▶ _MATERIAL FOR THE TASK_
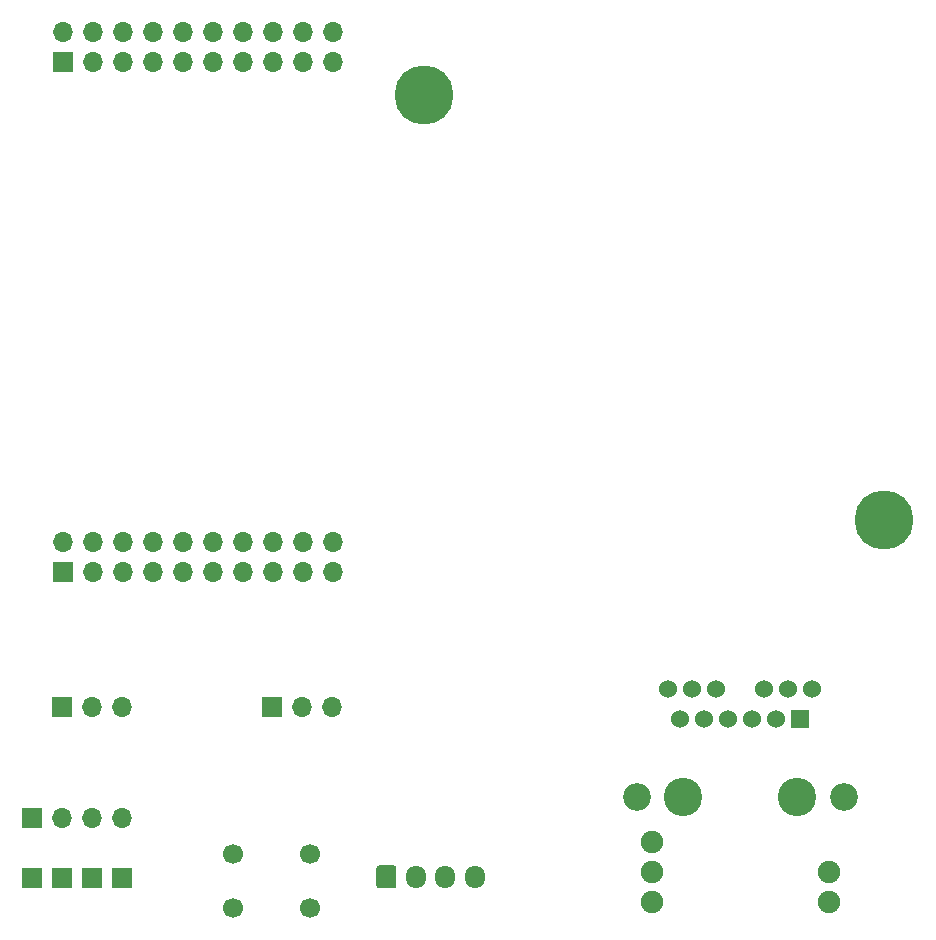
<source format=gbr>
G04 #@! TF.GenerationSoftware,KiCad,Pcbnew,(5.1.9)-1*
G04 #@! TF.CreationDate,2021-04-08T22:59:59+09:00*
G04 #@! TF.ProjectId,EA1176_TiGANBoard,45413131-3736-45f5-9469-47414e426f61,rev?*
G04 #@! TF.SameCoordinates,Original*
G04 #@! TF.FileFunction,Soldermask,Bot*
G04 #@! TF.FilePolarity,Negative*
%FSLAX46Y46*%
G04 Gerber Fmt 4.6, Leading zero omitted, Abs format (unit mm)*
G04 Created by KiCad (PCBNEW (5.1.9)-1) date 2021-04-08 22:59:59*
%MOMM*%
%LPD*%
G01*
G04 APERTURE LIST*
%ADD10C,5.000000*%
%ADD11O,1.700000X1.700000*%
%ADD12R,1.700000X1.700000*%
%ADD13C,1.530000*%
%ADD14R,1.530000X1.530000*%
%ADD15C,1.905000*%
%ADD16C,3.250000*%
%ADD17C,2.355000*%
%ADD18O,1.700000X1.950000*%
%ADD19C,1.700000*%
G04 APERTURE END LIST*
D10*
X-32905700Y86148200D03*
X6094300Y50148200D03*
D11*
X-43165000Y91470000D03*
X-40625000Y91470000D03*
X-43165000Y88930000D03*
X-40625000Y88930000D03*
X-58405000Y88930000D03*
X-45705000Y91470000D03*
X-45705000Y88930000D03*
X-48245000Y91470000D03*
X-48245000Y88930000D03*
X-50785000Y91470000D03*
X-63485000Y91470000D03*
X-50785000Y88930000D03*
X-53325000Y91470000D03*
X-60945000Y91470000D03*
X-53325000Y88930000D03*
X-55865000Y91470000D03*
X-55865000Y88930000D03*
X-58405000Y91470000D03*
X-60945000Y88930000D03*
D12*
X-63485000Y88930000D03*
D11*
X-58405000Y45790000D03*
X-45705000Y45790000D03*
X-50785000Y48330000D03*
X-43165000Y48330000D03*
X-48245000Y45790000D03*
X-40625000Y45790000D03*
X-55865000Y45790000D03*
D12*
X-63485000Y45790000D03*
D11*
X-45705000Y48330000D03*
X-60945000Y45790000D03*
X-48245000Y48330000D03*
X-43165000Y45790000D03*
X-58405000Y48330000D03*
X-55865000Y48330000D03*
X-50785000Y45790000D03*
X-40625000Y48330000D03*
X-53325000Y45790000D03*
X-60945000Y48330000D03*
X-53325000Y48330000D03*
X-63485000Y48330000D03*
D13*
X-12192000Y35814000D03*
X0Y35814000D03*
X-11176000Y33274000D03*
D14*
X-1016000Y33274000D03*
D15*
X-13614400Y17780000D03*
D13*
X-4064000Y35814000D03*
X-2032000Y35814000D03*
X-5080000Y33274000D03*
X-3048000Y33274000D03*
D16*
X-10922000Y26670000D03*
X-1270000Y26670000D03*
D15*
X-13614400Y20320000D03*
X-13614400Y22860000D03*
X1422400Y17780000D03*
X1422400Y20320000D03*
D13*
X-7112000Y33274000D03*
X-8128000Y35814000D03*
X-9144000Y33274000D03*
X-10160000Y35814000D03*
D17*
X-14884400Y26670000D03*
X2692400Y26670000D03*
D11*
X-40640000Y34290000D03*
X-43180000Y34290000D03*
D12*
X-45720000Y34290000D03*
D18*
X-28568000Y19939000D03*
X-31068000Y19939000D03*
X-33568000Y19939000D03*
G36*
G01*
X-36918000Y19214000D02*
X-36918000Y20664000D01*
G75*
G02*
X-36668000Y20914000I250000J0D01*
G01*
X-35468000Y20914000D01*
G75*
G02*
X-35218000Y20664000I0J-250000D01*
G01*
X-35218000Y19214000D01*
G75*
G02*
X-35468000Y18964000I-250000J0D01*
G01*
X-36668000Y18964000D01*
G75*
G02*
X-36918000Y19214000I0J250000D01*
G01*
G37*
D11*
X-58420000Y34290000D03*
X-60960000Y34290000D03*
D12*
X-63500000Y34290000D03*
X-66040000Y19812000D03*
X-60960000Y19812000D03*
X-63500000Y19812000D03*
X-58420000Y19812000D03*
D19*
X-49022000Y21844000D03*
X-42522000Y21844000D03*
X-49022000Y17344000D03*
X-42522000Y17344000D03*
D11*
X-58420000Y24892000D03*
X-60960000Y24892000D03*
X-63500000Y24892000D03*
D12*
X-66040000Y24892000D03*
M02*

</source>
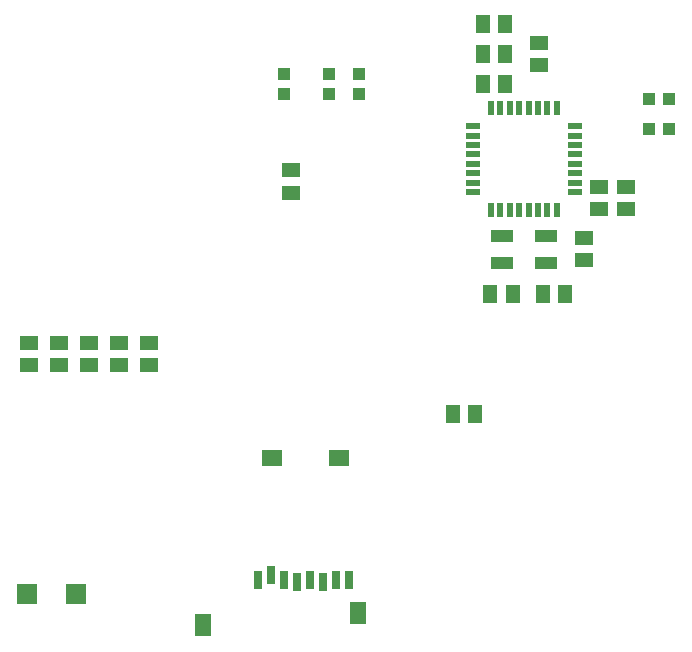
<source format=gbr>
G04 EAGLE Gerber RS-274X export*
G75*
%MOMM*%
%FSLAX34Y34*%
%LPD*%
%INSolderpaste Bottom*%
%IPPOS*%
%AMOC8*
5,1,8,0,0,1.08239X$1,22.5*%
G01*
%ADD10R,1.500000X1.300000*%
%ADD11R,1.000000X1.100000*%
%ADD12R,0.800000X1.500000*%
%ADD13R,1.400000X1.900000*%
%ADD14R,1.800000X1.400000*%
%ADD15R,1.300000X1.500000*%
%ADD16R,0.558800X1.270000*%
%ADD17R,1.270000X0.558800*%
%ADD18R,1.900000X1.100000*%
%ADD19R,1.100000X1.000000*%
%ADD20R,1.800000X1.700000*%


D10*
X184150Y784250D03*
X184150Y803250D03*
D11*
X241300Y867800D03*
X241300Y884800D03*
X215900Y867800D03*
X215900Y884800D03*
X177800Y884800D03*
X177800Y867800D03*
D10*
X38100Y638200D03*
X38100Y657200D03*
X63500Y638200D03*
X63500Y657200D03*
X12700Y638200D03*
X12700Y657200D03*
X-12700Y638200D03*
X-12700Y657200D03*
X-38100Y638200D03*
X-38100Y657200D03*
D12*
X155860Y456680D03*
X166860Y460680D03*
X177860Y456680D03*
X188860Y454680D03*
X199860Y456680D03*
X210860Y454680D03*
X221860Y456680D03*
X232860Y456680D03*
D13*
X240760Y428180D03*
X109260Y418180D03*
D14*
X224760Y559680D03*
X167760Y559680D03*
D15*
X339700Y596900D03*
X320700Y596900D03*
D16*
X409000Y769874D03*
X401000Y769874D03*
X393000Y769874D03*
X385000Y769874D03*
X377000Y769874D03*
X369000Y769874D03*
X361000Y769874D03*
X353000Y769874D03*
D17*
X338074Y784800D03*
X338074Y792800D03*
X338074Y800800D03*
X338074Y808800D03*
X338074Y816800D03*
X338074Y824800D03*
X338074Y832800D03*
X338074Y840800D03*
D16*
X353000Y855726D03*
X361000Y855726D03*
X369000Y855726D03*
X377000Y855726D03*
X385000Y855726D03*
X393000Y855726D03*
X401000Y855726D03*
X409000Y855726D03*
D17*
X423926Y840800D03*
X423926Y832800D03*
X423926Y824800D03*
X423926Y816800D03*
X423926Y808800D03*
X423926Y800800D03*
X423926Y792800D03*
X423926Y784800D03*
D18*
X362500Y748100D03*
X399500Y725100D03*
X362500Y725100D03*
X399500Y748100D03*
D15*
X396900Y698500D03*
X415900Y698500D03*
X371450Y698500D03*
X352450Y698500D03*
D10*
X393700Y892200D03*
X393700Y911200D03*
D15*
X365100Y876300D03*
X346100Y876300D03*
X365100Y901700D03*
X346100Y901700D03*
X365100Y927100D03*
X346100Y927100D03*
D19*
X486800Y863600D03*
X503800Y863600D03*
X486800Y838200D03*
X503800Y838200D03*
D10*
X431800Y746100D03*
X431800Y727100D03*
D20*
X-39550Y444500D03*
X1450Y444500D03*
D10*
X444500Y789280D03*
X444500Y770280D03*
X467360Y789280D03*
X467360Y770280D03*
M02*

</source>
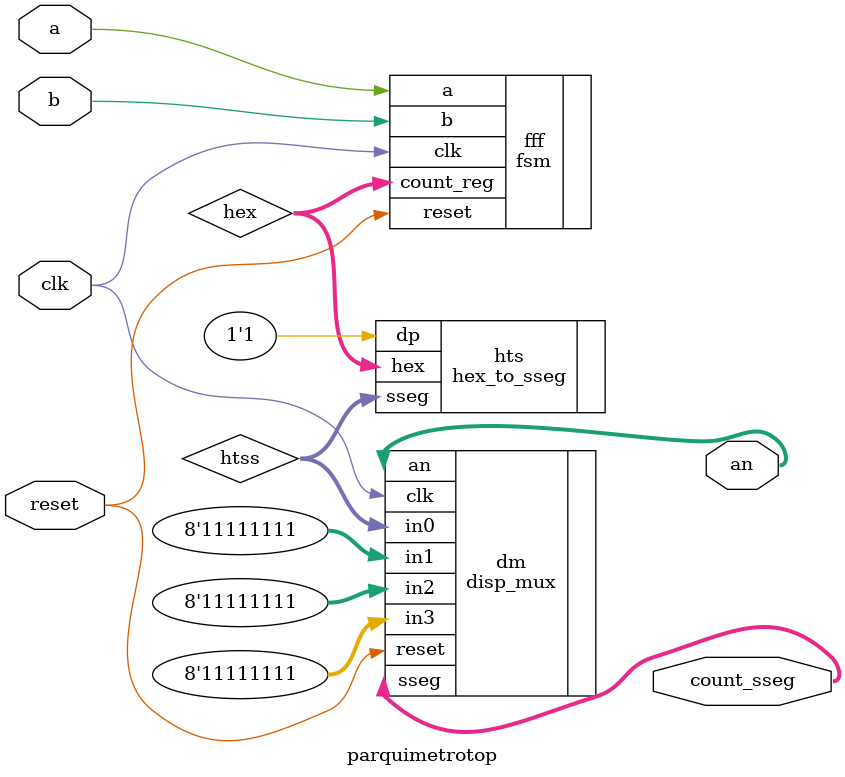
<source format=v>
`timescale 1ns / 1ps
module parquimetrotop(
		input wire clk, reset,
		input wire a, 
		input wire b,
		output wire [7:0] count_sseg,
		output wire [3:0] an

    );

   wire [3:0] hex;
	fsm fff(.clk(clk), .reset(reset), .a(a), .b(b), .count_reg(hex));

	wire [7:0] htss;
	hex_to_sseg hts (.hex (hex), .dp(1'b1), .sseg(htss)); 
	
	disp_mux dm (.clk(clk), .reset(reset), .in0(htss), .in1(8'b11111111), .in2(8'b11111111), .in3(8'b11111111), .an(an), .sseg(count_sseg));
	


endmodule

</source>
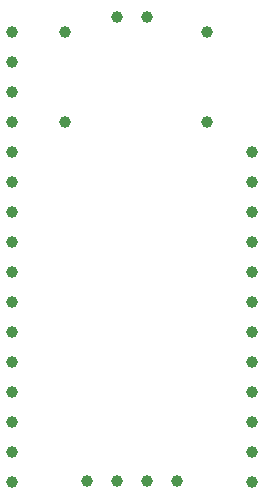
<source format=gbr>
%TF.GenerationSoftware,KiCad,Pcbnew,7.0.9*%
%TF.CreationDate,2023-12-25T10:03:38-05:00*%
%TF.ProjectId,pcb_ac_interface,7063625f-6163-45f6-996e-746572666163,rev?*%
%TF.SameCoordinates,Original*%
%TF.FileFunction,Plated,1,2,PTH,Drill*%
%TF.FilePolarity,Positive*%
%FSLAX46Y46*%
G04 Gerber Fmt 4.6, Leading zero omitted, Abs format (unit mm)*
G04 Created by KiCad (PCBNEW 7.0.9) date 2023-12-25 10:03:38*
%MOMM*%
%LPD*%
G01*
G04 APERTURE LIST*
%TA.AperFunction,ComponentDrill*%
%ADD10C,0.990600*%
%TD*%
G04 APERTURE END LIST*
D10*
%TO.C,A1*%
X129540000Y-69850000D03*
X129540000Y-72390000D03*
X129540000Y-74930000D03*
X129540000Y-77470000D03*
X129540000Y-80010000D03*
X129540000Y-82550000D03*
X129540000Y-85090000D03*
X129540000Y-87630000D03*
X129540000Y-90170000D03*
X129540000Y-92710000D03*
X129540000Y-95250000D03*
X129540000Y-97790000D03*
X129540000Y-100330000D03*
X129540000Y-102870000D03*
X129540000Y-105410000D03*
X129540000Y-107950000D03*
%TO.C,R1*%
X133985000Y-69850000D03*
X133985000Y-77470000D03*
%TO.C,U1*%
X135890000Y-107820000D03*
%TO.C,D1*%
X138425000Y-68580000D03*
%TO.C,U1*%
X138430000Y-107820000D03*
%TO.C,D1*%
X140965000Y-68580000D03*
%TO.C,U1*%
X140970000Y-107820000D03*
X143510000Y-107820000D03*
%TO.C,R2*%
X146050000Y-69850000D03*
X146050000Y-77470000D03*
%TO.C,A1*%
X149860000Y-80010000D03*
X149860000Y-82550000D03*
X149860000Y-85090000D03*
X149860000Y-87630000D03*
X149860000Y-90170000D03*
X149860000Y-92710000D03*
X149860000Y-95250000D03*
X149860000Y-97790000D03*
X149860000Y-100330000D03*
X149860000Y-102870000D03*
X149860000Y-105410000D03*
X149860000Y-107950000D03*
M02*

</source>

▶ _WHAT YOU WILL DO_
Return all lines in the entries above that carry the word "APERTURE".

▶ _ANSWER AREA_
G04 APERTURE LIST*
G04 APERTURE END LIST*
G04 APERTURE LIST*
G04 APERTURE END LIST*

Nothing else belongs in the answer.